Penyelidikan polisi terkait kasus dugaan pemukulan eks Sekretaris Mahkamah Agung, Nurhadi, yang berstatus terdakwa kasus suap ke petugas rutan KPK sedikit terhambat. Polisi perlu izin dari hakim Tipikor untuk memeriksa saksi lain dalam kasus tersebut.

"Kita juga mau melakukan pemeriksaan ke saksi-saksi lain, namun kan rata-rata saksinya adalah tahanan yang di bawah kendali hakim Tipikor," kata Kasat Reskrim Polres Metro Jaksel AKBP Jimmy Christian Samma kepada wartawan di kantornya, Jl Wijaya II, Kebayoran Baru, Jaksel, Rabu (17/2/2021).

Jimmy mengatakan pihaknya saat ini masih menunggu izin hakim untuk memeriksa saksi tahanan lain tersebut.

"Jadi kendala-kendala masalah perizinan, itu juga kita sementara masih meminta izin dari hakim yang menangani perkara-perkara saksi tersebut," paparnya.

Lebih lanjut, Jimmy mengatakan bahwa pihaknya masih mendalami fakta-fakta terkait kasus dugaan pemukulan tersebut.

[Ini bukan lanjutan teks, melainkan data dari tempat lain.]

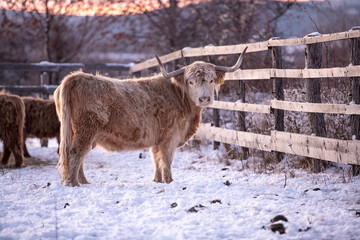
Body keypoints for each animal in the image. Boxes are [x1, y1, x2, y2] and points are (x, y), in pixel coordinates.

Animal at [55, 46, 248, 186]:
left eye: (210, 80)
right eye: (190, 81)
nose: (204, 98)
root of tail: (77, 77)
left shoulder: (157, 139)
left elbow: (156, 159)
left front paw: (157, 180)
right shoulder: (170, 138)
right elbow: (167, 160)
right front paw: (169, 181)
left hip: (77, 131)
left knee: (79, 156)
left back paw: (83, 181)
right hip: (86, 129)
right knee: (76, 153)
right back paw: (73, 183)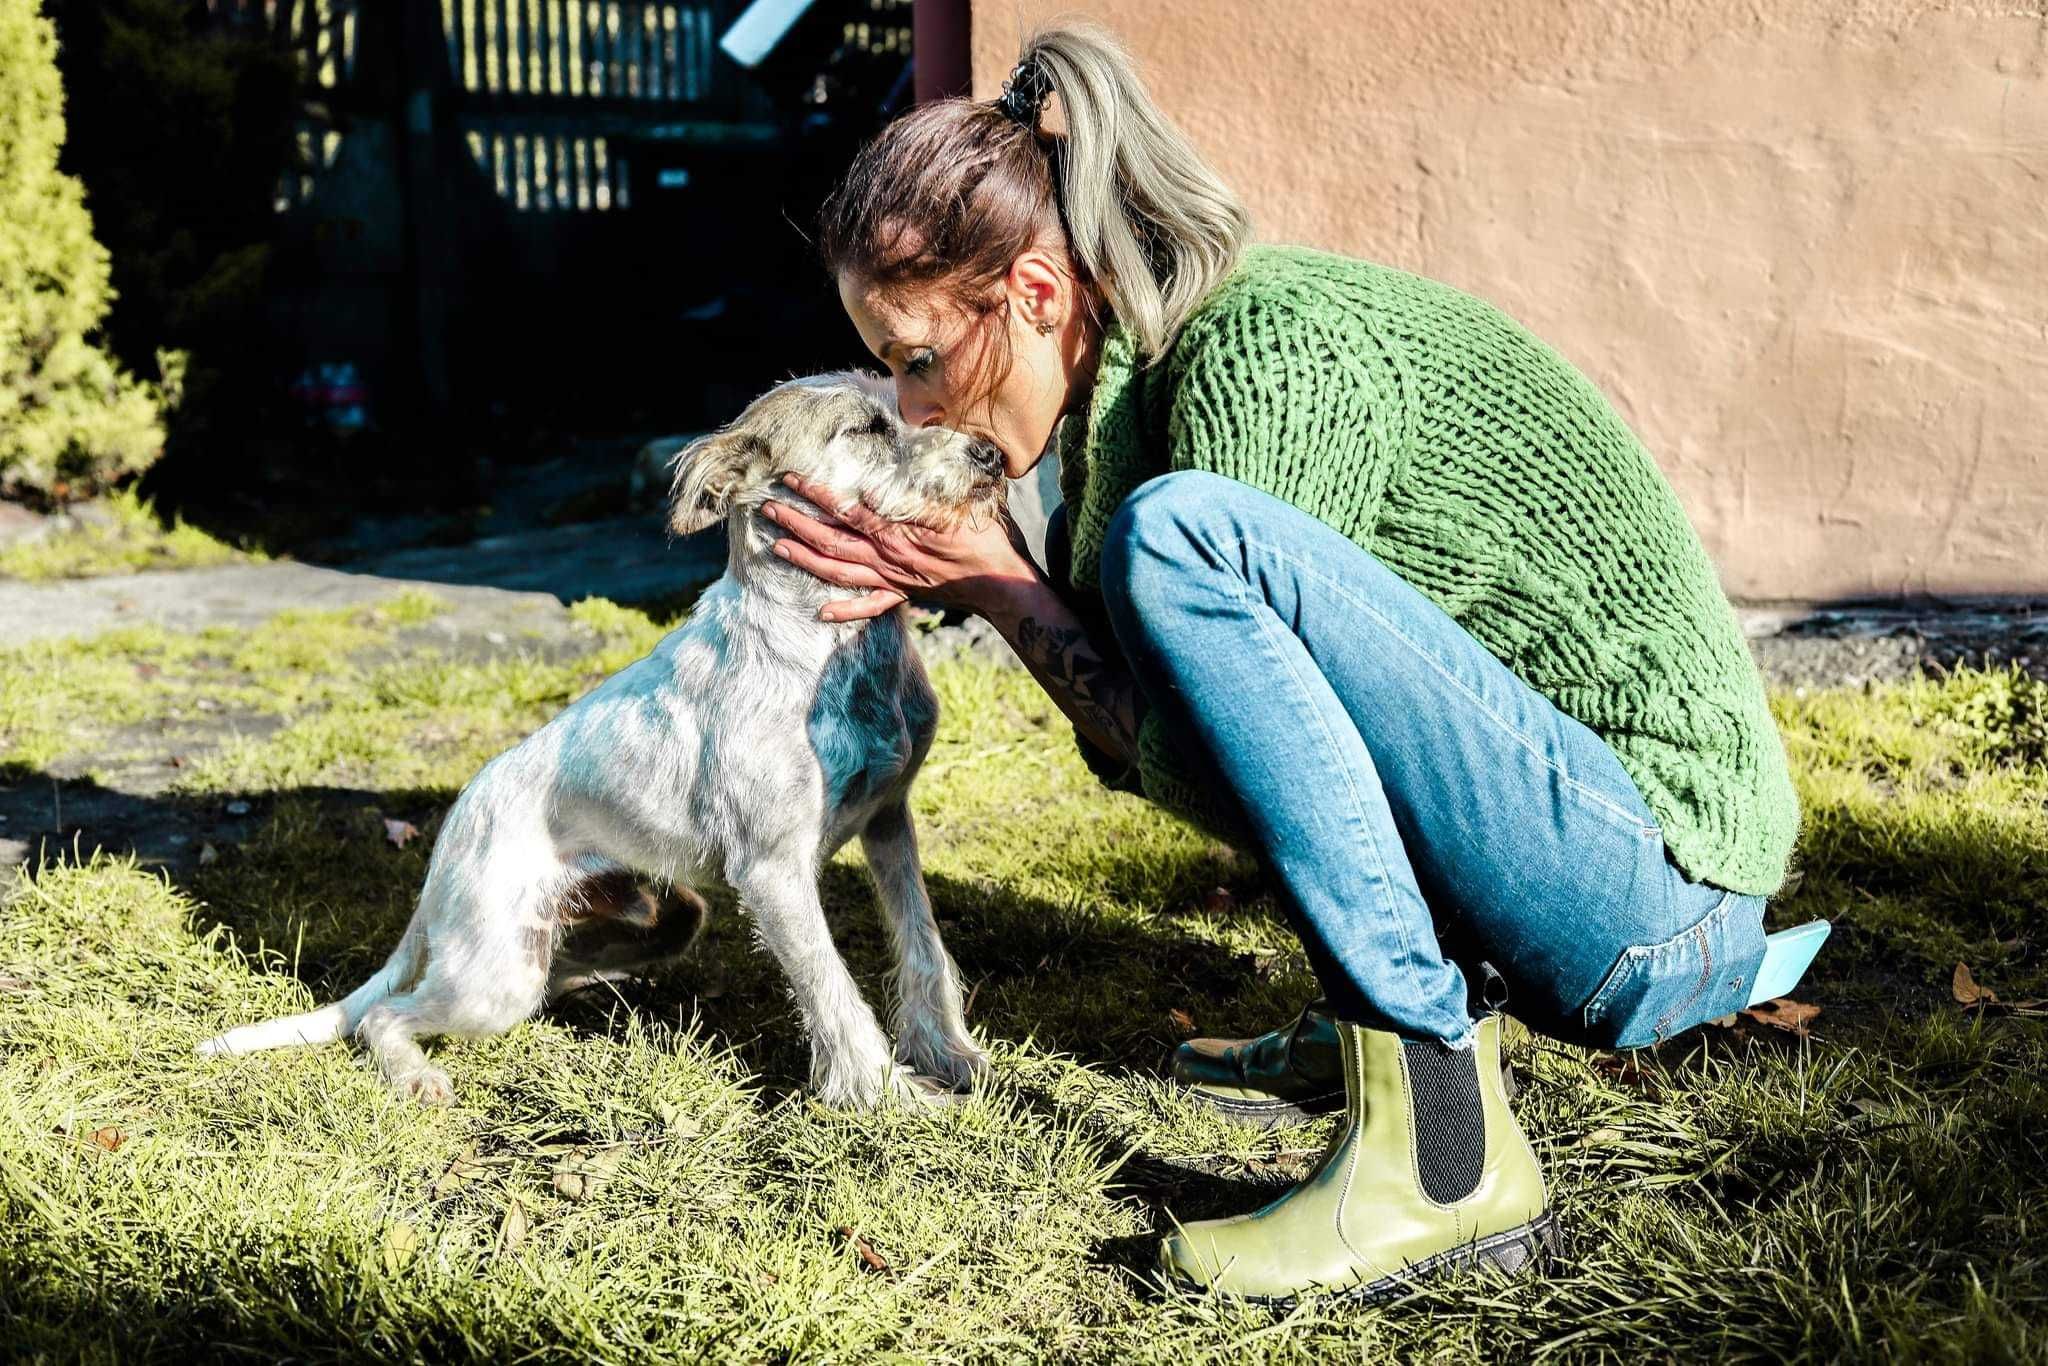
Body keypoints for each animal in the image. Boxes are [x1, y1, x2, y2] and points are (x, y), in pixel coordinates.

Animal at [199, 376, 1007, 1114]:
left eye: (915, 408)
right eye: (867, 428)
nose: (993, 454)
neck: (821, 640)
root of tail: (446, 843)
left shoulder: (888, 820)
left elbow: (922, 943)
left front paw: (951, 1056)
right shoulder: (772, 868)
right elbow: (829, 984)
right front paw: (885, 1095)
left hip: (652, 920)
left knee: (573, 965)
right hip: (496, 976)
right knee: (383, 1015)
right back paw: (416, 1076)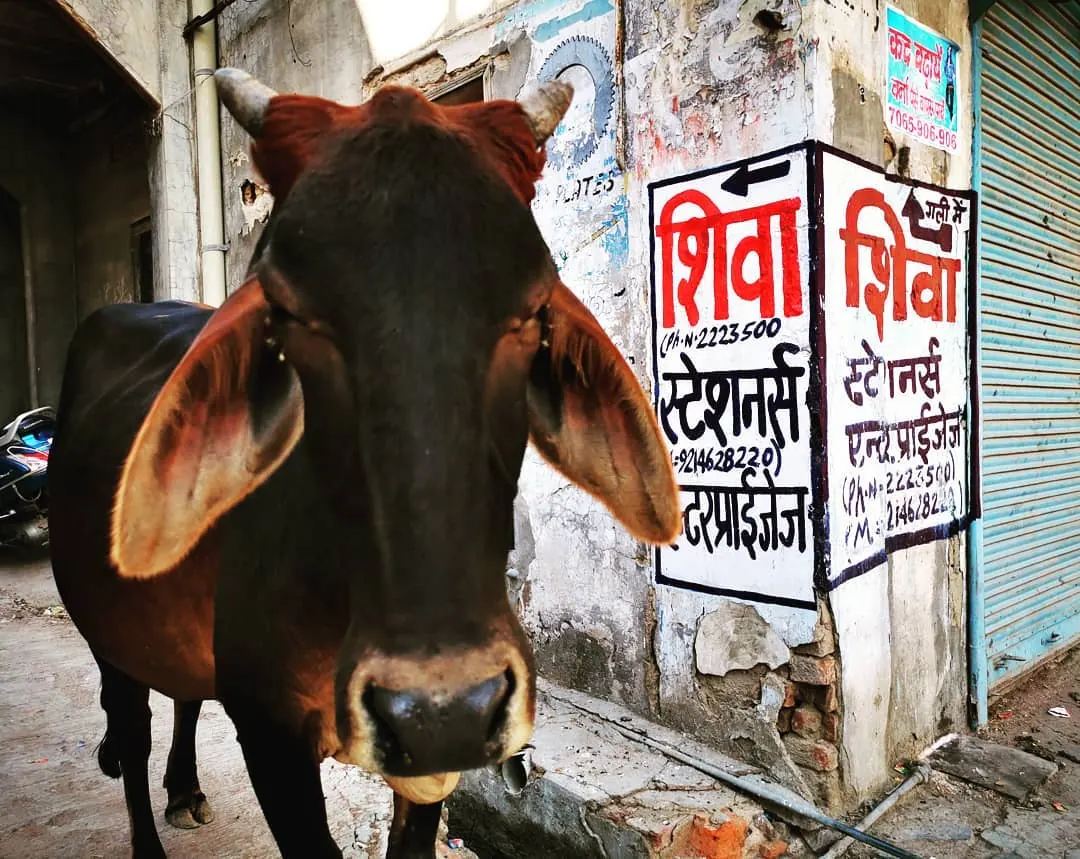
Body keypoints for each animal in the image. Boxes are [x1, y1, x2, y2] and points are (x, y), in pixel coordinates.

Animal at [47, 68, 680, 859]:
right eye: (287, 311)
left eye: (533, 309)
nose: (443, 709)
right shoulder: (270, 734)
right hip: (103, 627)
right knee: (130, 731)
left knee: (183, 694)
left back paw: (186, 788)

Sebelumnya, Jimmy mengungkap motif Nurhadi memukul petugas rutan KPK. Jimmy menyebut Nurhadi memukul petugas rutan KPK karena emosi.

"Itu hanya emosi ketika ada percakapan yang tidak sesuai, tidak pas. Jadi terlapor itu emosi dan melakukan pemukulan," kata Jimmy.

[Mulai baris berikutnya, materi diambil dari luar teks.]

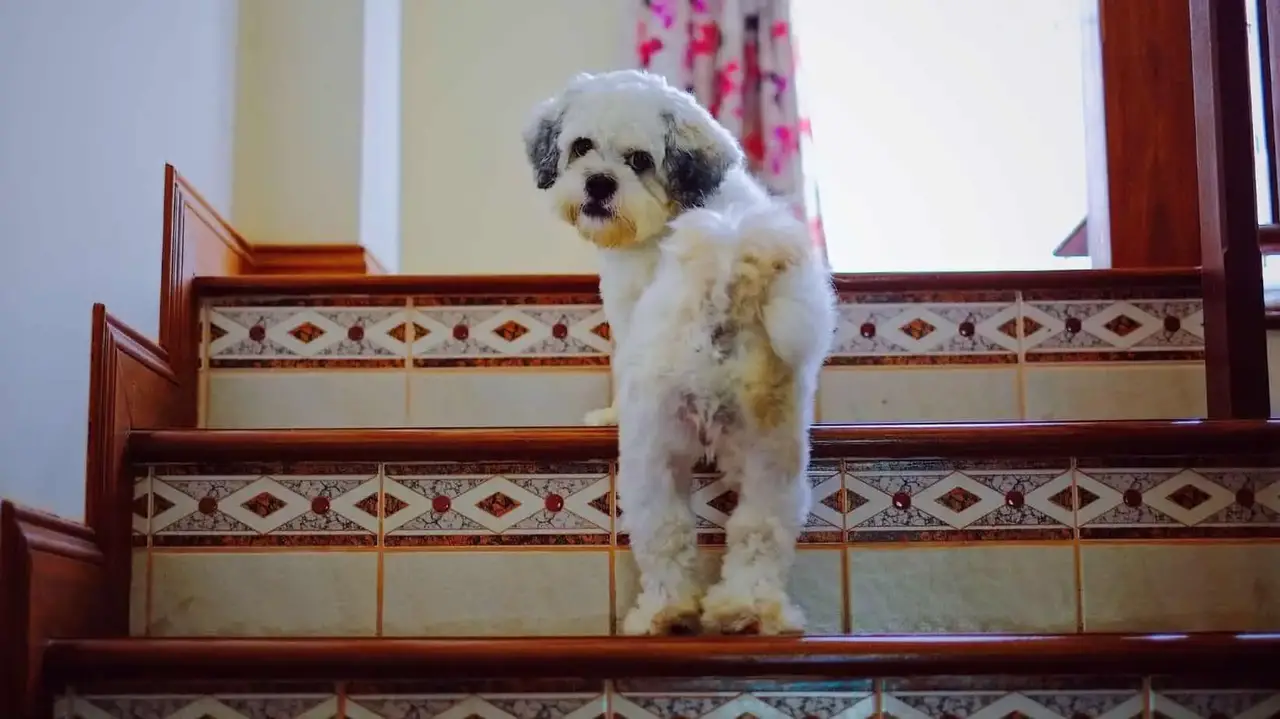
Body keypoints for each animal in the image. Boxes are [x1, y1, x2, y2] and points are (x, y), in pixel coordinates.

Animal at [522, 70, 834, 632]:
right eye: (581, 147)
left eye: (639, 160)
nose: (599, 183)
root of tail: (727, 281)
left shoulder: (628, 311)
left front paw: (608, 414)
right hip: (774, 453)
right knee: (760, 529)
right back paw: (747, 608)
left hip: (654, 449)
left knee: (666, 533)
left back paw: (662, 612)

"Artinya dia emosi, ada gerakan seperti melakukan pemukulan," sambung Jimmy.

Untuk diketahui, petugas Rumah Tahanan (Rutan) KPK diduga menjadi korban pemukulan oleh mantan Sekretaris MA, yang saat ini berstatus sebagai terdakwa perkara suap, Nurhadi. Korban pun melaporkannya ke polisi.

Pelaporan terhadap Nurhadi dilakukan pada Jumat (29/1) sekitar pukul 18.30 WIB. Pelaporan didampingi oleh pihak Biro Hukum KPK. Petugas rutan pun telah dilakukan pemeriksaan oleh pihak dokter rumah sakit.

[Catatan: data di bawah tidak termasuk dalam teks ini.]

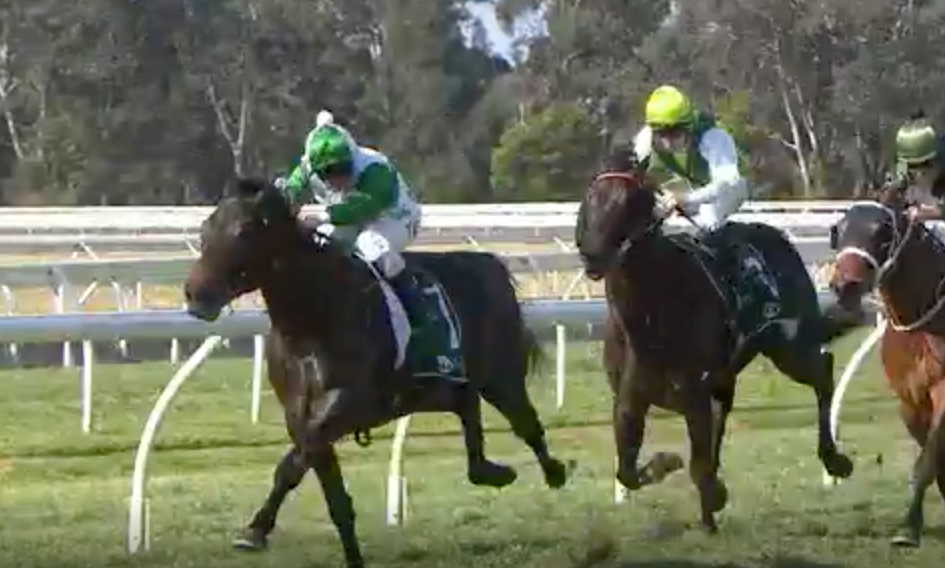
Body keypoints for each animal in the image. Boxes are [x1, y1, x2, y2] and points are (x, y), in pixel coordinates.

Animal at [183, 178, 573, 568]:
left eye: (245, 230)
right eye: (204, 229)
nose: (195, 293)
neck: (313, 319)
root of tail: (490, 264)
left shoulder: (343, 406)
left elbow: (290, 466)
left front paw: (255, 530)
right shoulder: (300, 415)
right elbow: (334, 498)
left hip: (501, 377)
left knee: (527, 424)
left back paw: (555, 471)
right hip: (453, 386)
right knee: (470, 416)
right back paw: (494, 471)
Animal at [574, 151, 858, 533]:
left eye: (630, 200)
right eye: (592, 196)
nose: (592, 255)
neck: (652, 313)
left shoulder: (693, 394)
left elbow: (697, 464)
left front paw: (711, 493)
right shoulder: (629, 400)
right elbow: (628, 471)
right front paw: (670, 467)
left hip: (789, 346)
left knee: (823, 372)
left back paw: (834, 459)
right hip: (731, 374)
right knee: (724, 413)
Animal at [829, 188, 945, 547]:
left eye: (883, 231)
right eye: (839, 229)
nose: (845, 286)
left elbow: (927, 461)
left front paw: (909, 528)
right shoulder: (910, 400)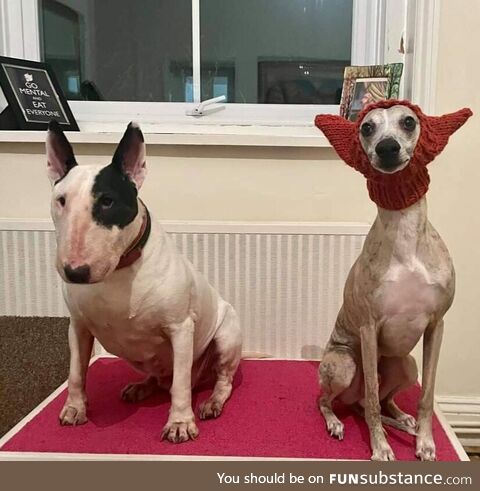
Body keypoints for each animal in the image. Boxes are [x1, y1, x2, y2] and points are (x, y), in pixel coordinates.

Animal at [47, 121, 242, 444]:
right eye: (60, 201)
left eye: (108, 201)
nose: (75, 272)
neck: (118, 272)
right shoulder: (78, 326)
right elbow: (76, 372)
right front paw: (75, 408)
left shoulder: (180, 327)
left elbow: (180, 385)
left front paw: (179, 423)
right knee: (160, 377)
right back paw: (142, 387)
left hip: (226, 336)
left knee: (218, 380)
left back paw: (212, 401)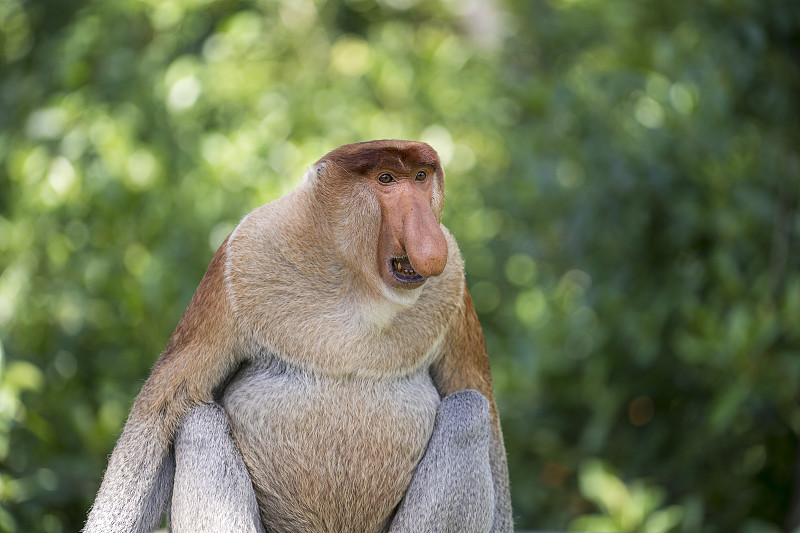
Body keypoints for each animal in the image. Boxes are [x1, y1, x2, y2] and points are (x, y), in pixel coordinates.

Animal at [84, 139, 512, 528]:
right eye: (386, 179)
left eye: (421, 177)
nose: (428, 241)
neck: (355, 283)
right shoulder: (239, 261)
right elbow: (164, 406)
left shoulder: (453, 283)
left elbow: (480, 404)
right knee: (198, 421)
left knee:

Pada Senin (1/2), polisi melakukan gelar perkembangan kasus. Hal itu dilakukan untuk mempelajari kasus tersebut.

Nurhadi sendiri telah diperiksa polisi pada Kamis (4/2) lalu. Pemeriksaan Nurhadi dilakukan di gedung KPK, Kuningan, Jakarta Selatan.